Please set out the records below as a JSON list of strings, one string per line with blank lines dropped. Begin at the very first line and stop after the line that contains "0243 232 1394".

▬▬▬▬▬▬

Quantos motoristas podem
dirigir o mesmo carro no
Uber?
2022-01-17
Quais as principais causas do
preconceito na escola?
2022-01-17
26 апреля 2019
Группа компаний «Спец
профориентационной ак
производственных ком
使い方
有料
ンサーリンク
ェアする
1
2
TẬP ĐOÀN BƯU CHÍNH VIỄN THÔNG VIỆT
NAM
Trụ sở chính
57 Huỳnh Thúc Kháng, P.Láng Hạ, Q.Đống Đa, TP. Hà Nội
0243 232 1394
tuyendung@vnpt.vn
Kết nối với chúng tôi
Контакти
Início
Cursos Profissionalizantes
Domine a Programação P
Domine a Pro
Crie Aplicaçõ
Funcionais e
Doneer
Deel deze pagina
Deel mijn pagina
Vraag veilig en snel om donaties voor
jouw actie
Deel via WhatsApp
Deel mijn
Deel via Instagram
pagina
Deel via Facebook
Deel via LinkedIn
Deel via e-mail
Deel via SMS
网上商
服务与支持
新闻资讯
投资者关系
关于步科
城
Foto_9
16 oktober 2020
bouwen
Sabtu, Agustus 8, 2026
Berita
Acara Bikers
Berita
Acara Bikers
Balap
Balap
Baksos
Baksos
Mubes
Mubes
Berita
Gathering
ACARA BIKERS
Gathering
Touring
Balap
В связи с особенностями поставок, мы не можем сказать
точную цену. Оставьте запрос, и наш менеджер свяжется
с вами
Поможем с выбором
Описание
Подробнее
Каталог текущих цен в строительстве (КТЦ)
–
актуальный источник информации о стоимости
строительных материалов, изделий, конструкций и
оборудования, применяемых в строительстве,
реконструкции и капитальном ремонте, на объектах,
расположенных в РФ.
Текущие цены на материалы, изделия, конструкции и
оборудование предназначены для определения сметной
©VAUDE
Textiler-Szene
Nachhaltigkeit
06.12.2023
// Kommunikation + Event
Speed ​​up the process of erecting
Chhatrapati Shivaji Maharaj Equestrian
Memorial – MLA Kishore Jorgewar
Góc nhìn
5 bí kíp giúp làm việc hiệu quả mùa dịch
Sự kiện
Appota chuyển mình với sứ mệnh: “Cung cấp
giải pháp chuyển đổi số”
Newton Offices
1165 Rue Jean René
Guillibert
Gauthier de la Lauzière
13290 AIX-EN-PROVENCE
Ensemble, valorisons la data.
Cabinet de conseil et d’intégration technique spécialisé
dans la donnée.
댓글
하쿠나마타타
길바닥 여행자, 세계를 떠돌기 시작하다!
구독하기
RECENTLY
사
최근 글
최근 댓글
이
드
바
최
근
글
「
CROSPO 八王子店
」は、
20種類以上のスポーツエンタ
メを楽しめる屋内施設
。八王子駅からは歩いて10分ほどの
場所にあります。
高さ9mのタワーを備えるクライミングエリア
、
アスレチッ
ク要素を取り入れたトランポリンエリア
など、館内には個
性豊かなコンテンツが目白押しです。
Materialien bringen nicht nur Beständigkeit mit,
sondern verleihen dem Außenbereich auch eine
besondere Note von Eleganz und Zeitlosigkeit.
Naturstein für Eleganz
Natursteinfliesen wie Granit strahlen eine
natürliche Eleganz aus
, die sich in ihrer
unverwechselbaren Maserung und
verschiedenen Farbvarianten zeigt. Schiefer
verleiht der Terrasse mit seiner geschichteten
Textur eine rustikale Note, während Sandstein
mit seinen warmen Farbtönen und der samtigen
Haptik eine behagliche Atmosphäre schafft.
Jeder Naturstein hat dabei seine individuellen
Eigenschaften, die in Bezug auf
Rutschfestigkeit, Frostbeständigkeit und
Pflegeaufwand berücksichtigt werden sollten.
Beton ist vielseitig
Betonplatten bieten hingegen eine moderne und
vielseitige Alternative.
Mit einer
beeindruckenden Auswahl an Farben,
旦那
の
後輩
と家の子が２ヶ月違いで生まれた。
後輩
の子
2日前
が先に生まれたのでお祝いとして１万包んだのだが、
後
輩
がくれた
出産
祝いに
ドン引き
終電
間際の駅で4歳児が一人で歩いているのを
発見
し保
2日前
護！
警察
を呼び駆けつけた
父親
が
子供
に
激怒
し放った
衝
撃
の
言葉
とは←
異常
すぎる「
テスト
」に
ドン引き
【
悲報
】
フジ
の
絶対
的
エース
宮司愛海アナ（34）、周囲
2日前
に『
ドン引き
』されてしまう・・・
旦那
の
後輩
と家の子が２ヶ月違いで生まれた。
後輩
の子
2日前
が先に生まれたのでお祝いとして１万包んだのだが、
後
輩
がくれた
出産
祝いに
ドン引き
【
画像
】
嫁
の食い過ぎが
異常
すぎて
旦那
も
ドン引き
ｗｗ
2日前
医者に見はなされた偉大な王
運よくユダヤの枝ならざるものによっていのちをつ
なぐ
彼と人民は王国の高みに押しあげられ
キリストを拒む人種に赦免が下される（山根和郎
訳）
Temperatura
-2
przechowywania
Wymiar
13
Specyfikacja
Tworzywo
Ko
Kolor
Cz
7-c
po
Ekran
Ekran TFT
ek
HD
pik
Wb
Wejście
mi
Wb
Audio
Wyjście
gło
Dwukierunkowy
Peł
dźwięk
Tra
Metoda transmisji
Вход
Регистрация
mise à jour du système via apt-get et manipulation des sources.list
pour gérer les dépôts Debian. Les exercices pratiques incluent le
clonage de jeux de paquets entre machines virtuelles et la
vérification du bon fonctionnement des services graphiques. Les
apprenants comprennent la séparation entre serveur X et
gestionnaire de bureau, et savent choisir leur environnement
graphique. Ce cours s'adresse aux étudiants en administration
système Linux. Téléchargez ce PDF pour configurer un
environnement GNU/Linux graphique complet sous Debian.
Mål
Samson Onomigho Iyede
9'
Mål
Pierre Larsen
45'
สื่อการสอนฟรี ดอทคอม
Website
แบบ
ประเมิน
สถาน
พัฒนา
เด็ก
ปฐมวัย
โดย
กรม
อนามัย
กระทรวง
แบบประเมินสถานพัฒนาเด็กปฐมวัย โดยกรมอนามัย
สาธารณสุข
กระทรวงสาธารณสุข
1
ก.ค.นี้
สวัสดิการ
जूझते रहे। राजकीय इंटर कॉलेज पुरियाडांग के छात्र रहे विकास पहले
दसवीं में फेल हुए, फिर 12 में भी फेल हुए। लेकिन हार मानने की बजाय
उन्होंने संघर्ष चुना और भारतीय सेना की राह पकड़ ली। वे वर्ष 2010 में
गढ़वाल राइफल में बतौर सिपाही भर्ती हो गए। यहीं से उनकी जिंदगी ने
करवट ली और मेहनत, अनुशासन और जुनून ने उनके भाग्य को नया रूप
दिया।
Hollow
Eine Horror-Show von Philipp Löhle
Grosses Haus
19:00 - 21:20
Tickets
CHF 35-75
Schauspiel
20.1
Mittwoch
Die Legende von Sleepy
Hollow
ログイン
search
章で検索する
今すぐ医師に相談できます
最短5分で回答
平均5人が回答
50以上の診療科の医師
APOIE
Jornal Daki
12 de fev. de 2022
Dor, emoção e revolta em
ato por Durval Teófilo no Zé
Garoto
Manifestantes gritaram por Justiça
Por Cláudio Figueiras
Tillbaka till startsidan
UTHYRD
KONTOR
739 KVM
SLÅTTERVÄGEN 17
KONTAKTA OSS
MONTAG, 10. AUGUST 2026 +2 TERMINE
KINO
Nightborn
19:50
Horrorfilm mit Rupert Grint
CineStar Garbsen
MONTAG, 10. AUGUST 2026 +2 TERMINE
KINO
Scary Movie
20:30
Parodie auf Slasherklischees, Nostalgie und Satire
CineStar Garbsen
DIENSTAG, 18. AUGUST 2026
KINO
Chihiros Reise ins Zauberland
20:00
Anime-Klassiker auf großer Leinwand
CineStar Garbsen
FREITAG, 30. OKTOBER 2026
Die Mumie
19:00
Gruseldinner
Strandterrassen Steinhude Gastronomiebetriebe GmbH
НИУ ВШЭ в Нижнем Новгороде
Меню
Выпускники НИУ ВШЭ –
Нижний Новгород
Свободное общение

▬▬▬▬▬▬

ANSWER TO THE EXERCISE:
[
  "Quantos motoristas podem",
  "dirigir o mesmo carro no",
  "Uber?",
  "2022-01-17",
  "Quais as principais causas do",
  "preconceito na escola?",
  "2022-01-17",
  "26 апреля 2019",
  "Группа компаний «Спец",
  "профориентационной ак",
  "производственных ком",
  "使い方",
  "有料",
  "ンサーリンク",
  "ェアする",
  "1",
  "2",
  "TẬP ĐOÀN BƯU CHÍNH VIỄN THÔNG VIỆT",
  "NAM",
  "Trụ sở chính",
  "57 Huỳnh Thúc Kháng, P.Láng Hạ, Q.Đống Đa, TP. Hà Nội",
  "0243 232 1394"
]